[所需操作]:
(a) 按照介绍KubeAdmiral的正文,KubeAdmiral是在哪个项目的基础上演进而来的?
(b) 请接着KubeAdmiral正文的最后一句往下续写。

[页面正文]:

KubeAdmiral是字节跳动开源的新一代多集群编排调度引擎,基于KubeFed演进而来,解决了KubeFed在生产落地中遇到的问题:
- 资源利用率低,KubeFed的副本调度策略RSP不够灵活,无法灵活应对集群资源的变化
- 变更不够平滑,扩缩容时经常出现实例分布不均的现象,导致容灾能力下降
- 调度语意局限,只对无状态类资源有较好的支持,调度扩展性差
- 接入成本高,不支持原生API
KubeAdmiral架构图如下:
从KubeAdmiral的架构图发现,KubeAdmiral保留了KubeFed的整体架构,并通过拆分API的手段简化用户学习成本,通过新增组件的形式扩展了KubeFed的能力。

[可用数据]:
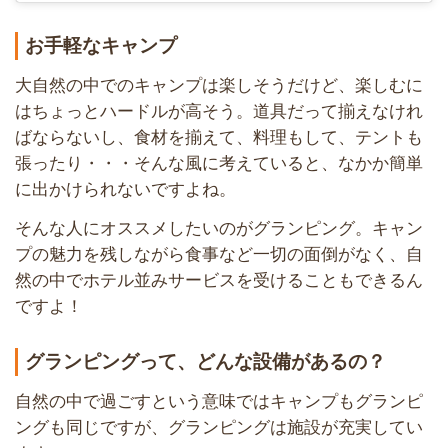
お手軽なキャンプ
大自然の中でのキャンプは楽しそうだけど、楽しむに
はちょっとハードルが高そう。道具だって揃えなけれ
ばならないし、食材を揃えて、料理もして、テントも
張ったり・・・そんな風に考えていると、なかか簡単
に出かけられないですよね。
そんな人にオススメしたいのがグランピング。キャン
プの魅力を残しながら食事など一切の面倒がなく、自
然の中でホテル並みサービスを受けることもできるん
ですよ！
グランピングって、どんな設備があるの？
自然の中で過ごすという意味ではキャンプもグランピ
ングも同じですが、グランピングは施設が充実してい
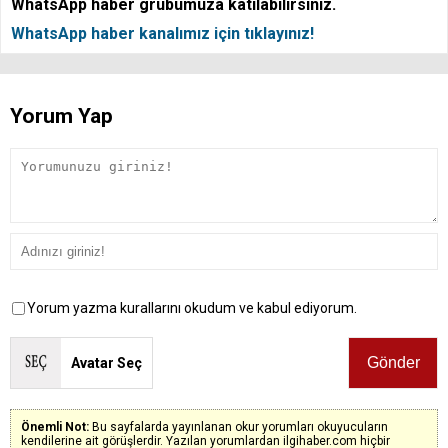
WhatsApp haber grubumuza katılabilirsiniz.
WhatsApp haber kanalımız için tıklayınız!
Yorum Yap
Yorum yazma kurallarını okudum ve kabul ediyorum.
Avatar Seç
Önemli Not:
Bu sayfalarda yayınlanan okur yorumları okuyucuların
kendilerine ait görüşlerdir. Yazılan yorumlardan ilgihaber.com hiçbir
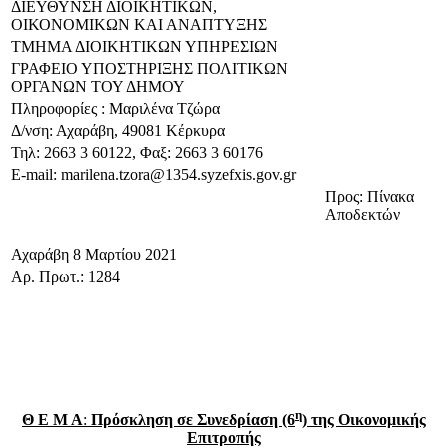
ΔΙΕΥΘΥΝΣΗ ΔΙΟΙΚΗΤΙΚΩΝ,
ΟΙΚΟΝΟΜΙΚΩΝ ΚΑΙ ΑΝΑΠΤΥΞΗΣ
ΤΜΗΜΑ ΔΙΟΙΚΗΤΙΚΩΝ ΥΠΗΡΕΣΙΩΝ
ΓΡΑΦΕΙΟ ΥΠΟΣΤΗΡΙΞΗΣ ΠΟΛΙΤΙΚΩΝ
ΟΡΓΑΝΩΝ ΤΟΥ ΔΗΜΟΥ
Πληροφορίες : Μαριλένα Τζώρα
Δ/νση: Αχαράβη, 49081 Κέρκυρα
Τηλ: 2663 3 60122, Φαξ: 2663 3 60176
E-mail: marilena.tzora@1354.syzefxis.gov.gr
Προς: Πίνακα
Αποδεκτών
Αχαράβη 8 Μαρτίου 2021
Αρ. Πρωτ.: 1284
η
Θ Ε Μ Α
:
Πρόσκληση σε Συνεδρίαση (6
) της Οικονομικής
Επιτροπής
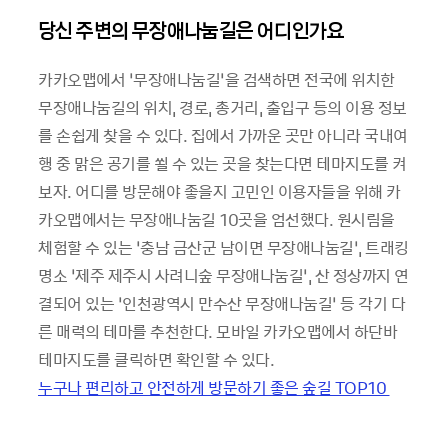
당신 주변의 무장애나눔길은 어디인가요
카카오맵에서 ‘무장애나눔길’을 검색하면 전국에 위치한
무장애나눔길의 위치, 경로, 총거리, 출입구 등의 이용 정보
를 손쉽게 찾을 수 있다. 집에서 가까운 곳만 아니라 국내여
행 중 맑은 공기를 쐴 수 있는 곳을 찾는다면 테마지도를 켜
보자. 어디를 방문해야 좋을지 고민인 이용자들을 위해 카
카오맵에서는 무장애나눔길 10곳을 엄선했다. 원시림을
체험할 수 있는 ‘충남 금산군 남이면 무장애나눔길’, 트래킹
명소 ‘제주 제주시 사려니숲 무장애나눔길’, 산 정상까지 연
결되어 있는 ‘인천광역시 만수산 무장애나눔길’ 등 각기 다
른 매력의 테마를 추천한다. 모바일 카카오맵에서 하단바
테마지도를 클릭하면 확인할 수 있다.
누구나 편리하고 안전하게 방문하기 좋은 숲길 TOP10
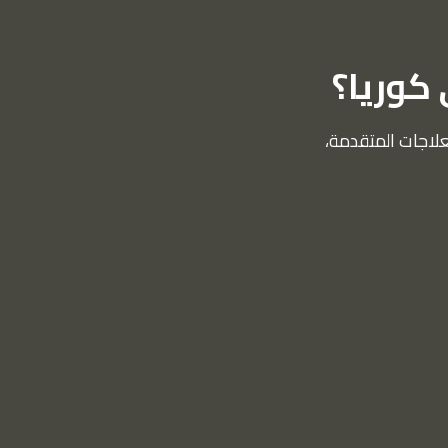
 كوريا؟
علاجات المتقدمة،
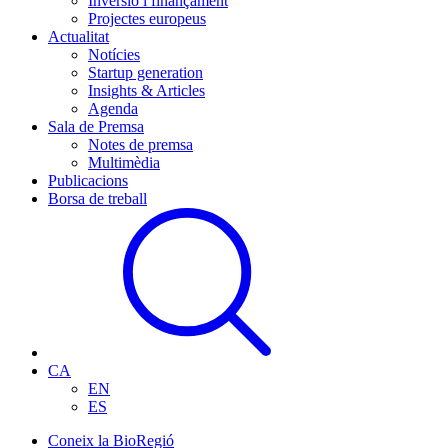
Inversió i finançament
Projectes europeus
Actualitat
Notícies
Startup generation
Insights & Articles
Agenda
Sala de Premsa
Notes de premsa
Multimèdia
Publicacions
Borsa de treball
CA
EN
ES
Coneix la BioRegió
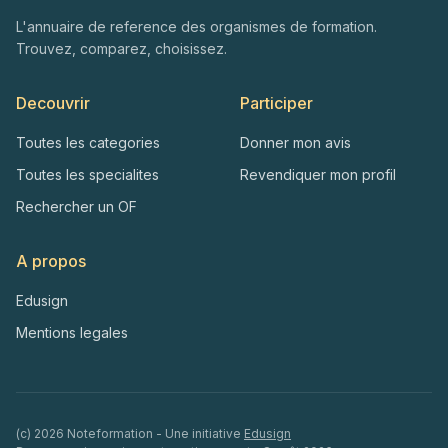
L'annuaire de reference des organismes de formation.
Trouvez, comparez, choisissez.
Decouvrir
Participer
Toutes les categories
Donner mon avis
Toutes les specialites
Revendiquer mon profil
Rechercher un OF
A propos
Edusign
Mentions legales
(c)
2026
Noteformation - Une initiative
Edusign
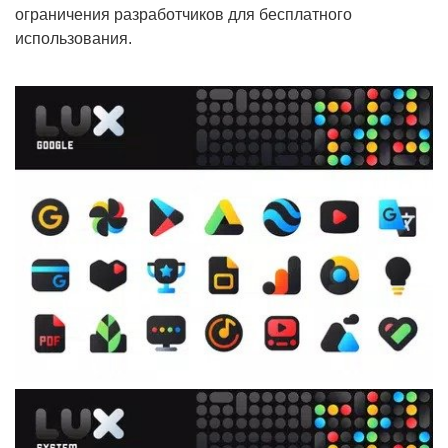
ограничения разработчиков для бесплатного
использования.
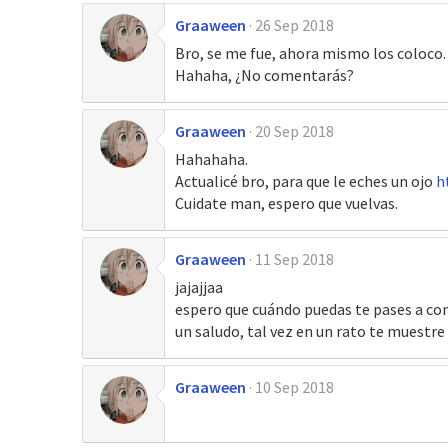
Graaween
26 Sep 2018
Bro, se me fue, ahora mismo los coloco.
Hahaha, ¿No comentarás?
Graaween
20 Sep 2018
Hahahaha.
Actualicé bro, para que le eches un ojo
h
Cuidate man, espero que vuelvas.
Graaween
11 Sep 2018
jajajjaa
espero que cuándo puedas te pases a come
un saludo, tal vez en un rato te muestre
Graaween
10 Sep 2018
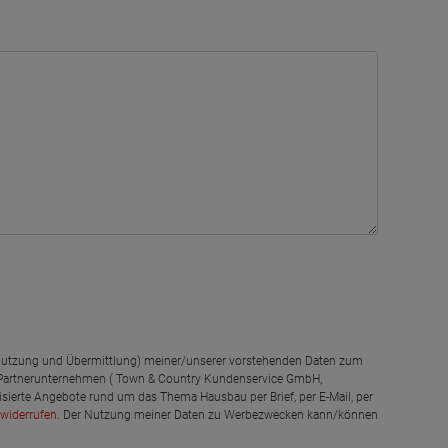
g, Nutzung und Übermittlung) meiner/unserer vorstehenden Daten zum
 Partnerunternehmen ( Town & Country Kundenservice GmbH,
isierte Angebote rund um das Thema Hausbau per Brief, per E-Mail, per
widerrufen
. Der Nutzung meiner Daten zu Werbezwecken kann/können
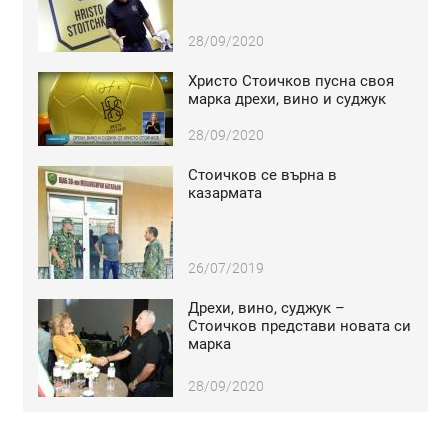
28/09/2020
Христо Стоичков пусна своя
марка дрехи, вино и суджук
28/09/2020
Стоичков се върна в
казармата
26/07/2019
Дрехи, вино, суджук –
Стоичков представи новата си
марка
28/09/2020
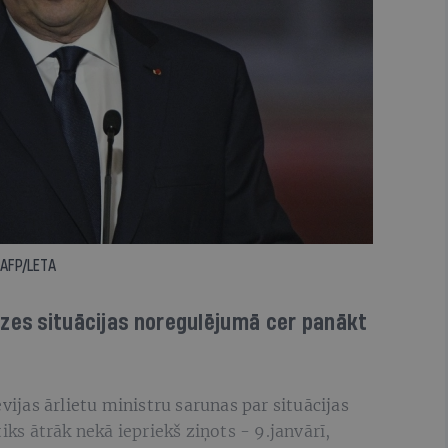
 AFP/LETA
īzes situācijas noregulējumā cer panākt
evijas ārlietu ministru sarunas par situācijas
s ātrāk nekā iepriekš ziņots - 9.janvārī,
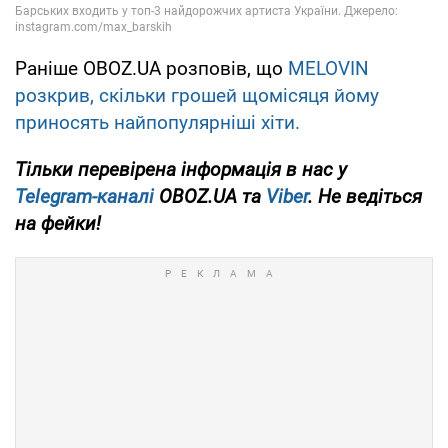
Раніше OBOZ.UA розповів, що
MELOVIN
розкрив, скільки грошей щомісяця йому
приносять найпопулярніші хіти.
Тільки
перевірена інформація в нас у
Telegram-каналі
OBOZ.UA та
Viber
. Не ведіться
на фейки!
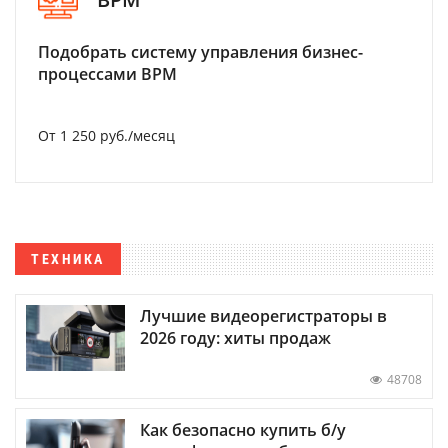
Подобрать систему управления бизнес-
процессами BPM
От 1 250 руб./месяц
ТЕХНИКА
Лучшие видеорегистраторы в
2026 году: хиты продаж
48708
Как безопасно купить б/у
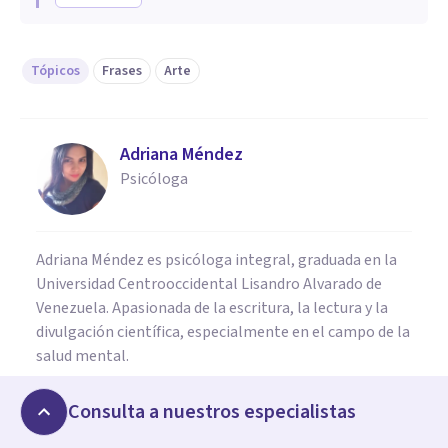
Tópicos
Frases
Arte
Adriana Méndez
Psicóloga
Adriana Méndez es psicóloga integral, graduada en la
Universidad Centrooccidental Lisandro Alvarado de
Venezuela. Apasionada de la escritura, la lectura y la
divulgación científica, especialmente en el campo de la
salud mental.
Consulta a nuestros especialistas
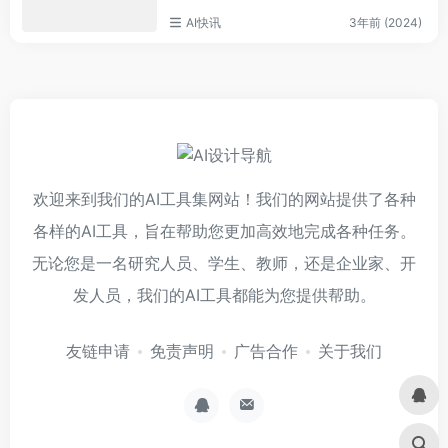
AI快讯
3年前 (2024)
欢迎来到我们的AI工具集网站！我们的网站提供了各种
各样的AI工具，旨在帮助您更加高效地完成各种任务。
无论您是一名研究人员、学生、教师，还是企业家、开
发人员，我们的AI工具都能为您提供帮助。
友链申请
免责声明
广告合作
关于我们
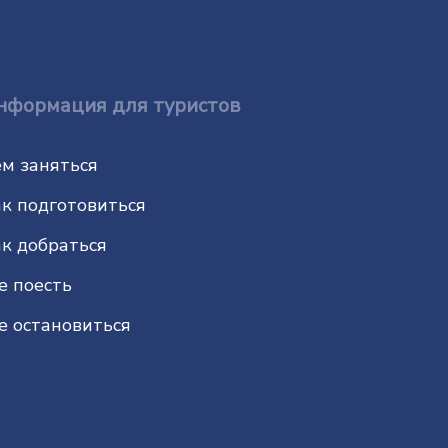
нформация для туристов
м заняться
к подготовиться
к добраться
е поесть
е остановиться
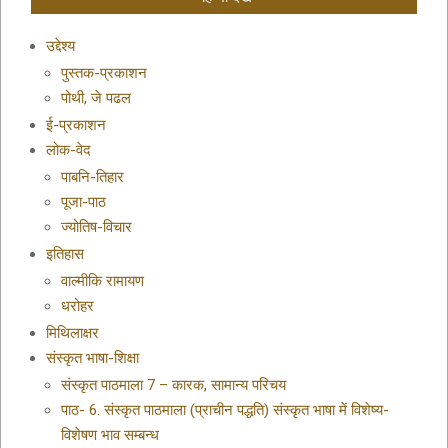
उद्देश्य
पुस्तक-प्रकाशन
पोथी, जे पढल
ई-प्रकाशन
लोक-वेद
पाबनि-तिहार
पूजा-पाठ
ज्योतिष-विचार
इतिहास
वाल्मीकि रामायण
धरोहर
मिथिलाक्षर
संस्कृत भाषा-शिक्षा
संस्कृत पाठमाला 7 – कारक, सामान्य परिचय
पाठ- 6. संस्कृत पाठमाला (प्राचीन पद्धति) संस्कृत भाषा में विशेष्य-
विशेषण भाव सम्बन्ध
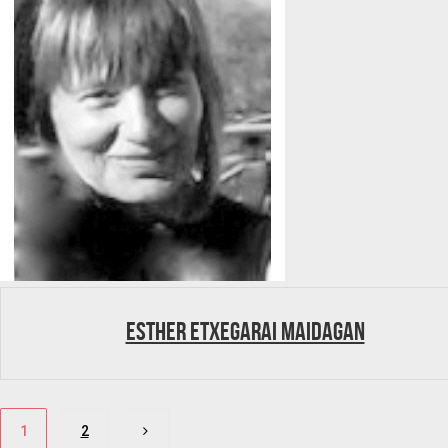
Esther Etxegarai Maidagan
Paginación
1
2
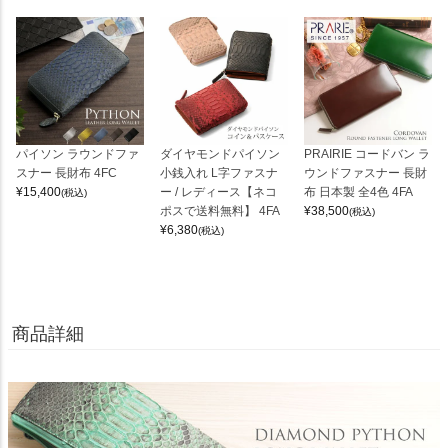
パイソン ラウンドファ
ダイヤモンドパイソン
PRAIRIE コードバン ラ
スナー 長財布 4FC
小銭入れ L字ファスナ
ウンドファスナー 長財
¥
15,400
ー / レディース【ネコ
布 日本製 全4色 4FA
(税込)
ポスで送料無料】 4FA
¥
38,500
(税込)
¥
6,380
(税込)
商品詳細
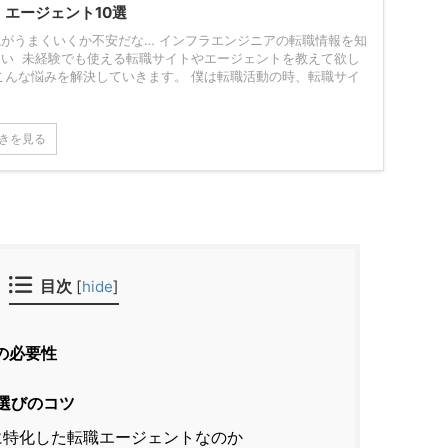
・エージェント10選
職がうまくいくか不安だな… インフラエンジニアの転職情報を知
たい 未経験でも使える転職サイトやエージェントを教えて欲し
こんな悩みを解決していきます。 僕は転職活動の時、転職サイ
きを見る
目次
[
hide
]
の必要性
選びのコツ
特化した転職エージェントなのか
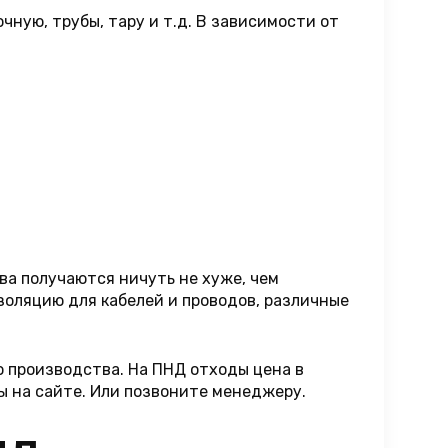
чную, трубы, тару и т.д. В зависимости от
ва получаются ничуть не хуже, чем
изоляцию для кабелей и проводов, различные
о производства. На ПНД отходы цена в
мы на сайте. Или позвоните менеджеру.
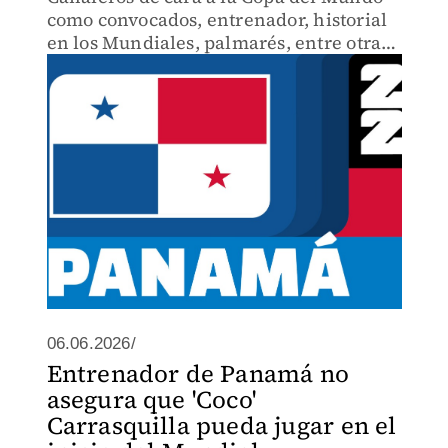
como convocados, entrenador, historial
en los Mundiales, palmarés, entre otras
cosas.
06.06.2026/
Entrenador de Panamá no
asegura que 'Coco'
Carrasquilla pueda jugar en el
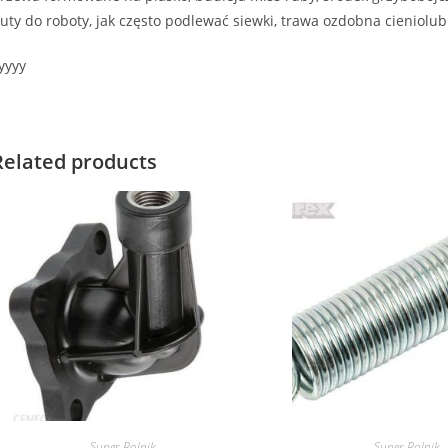
uty do roboty, jak często podlewać siewki, trawa ozdobna cieniolu
yyyy
Related products
Super-Rolnik
Super-Rolnik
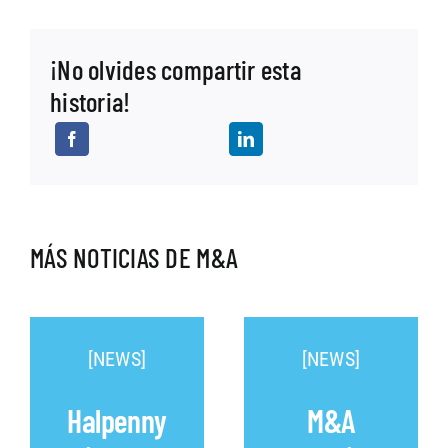
¡No olvides compartir esta
historia!
MÁS NOTICIAS DE M&A
[NEWS]
[NEWS]
Halpenny
M&A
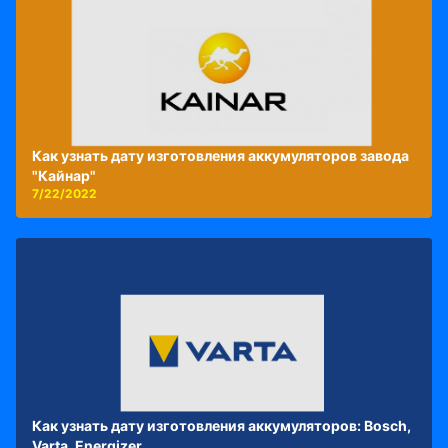
Как узнать дату изготовления аккумуляторов завода
"Кайнар"
7/22/2022
Как узнать дату изготовления аккумуляторов: Bosch,
Varta, Energizer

[已解决问题]:
(a) KubeFed

(b)
原生API
区别于Karmada,KubeAdmiral将federated API作为内部串联的对象,用户在提交原生API、pp、op后,由Federated controller来生成联邦对象,供其他控制器使用。 KubeAdmiral继承了KubeFed的FederatedTypeConfig API,本质上维护了原生资源和联邦资源的映射关系。每一种FTC都会有对应的几种subController,Federated controller就是其中之一。当一个新的FTC创建后,对应的Federated controller会启动,并监听FTC解析出来的原生资源和联邦资源。以Deploy与Fdeploy为例,当Federated controller检测到deploy时,会同步检查控制面是否存在fdeploy,若发现Not Found,它会创建对应的fdeploy。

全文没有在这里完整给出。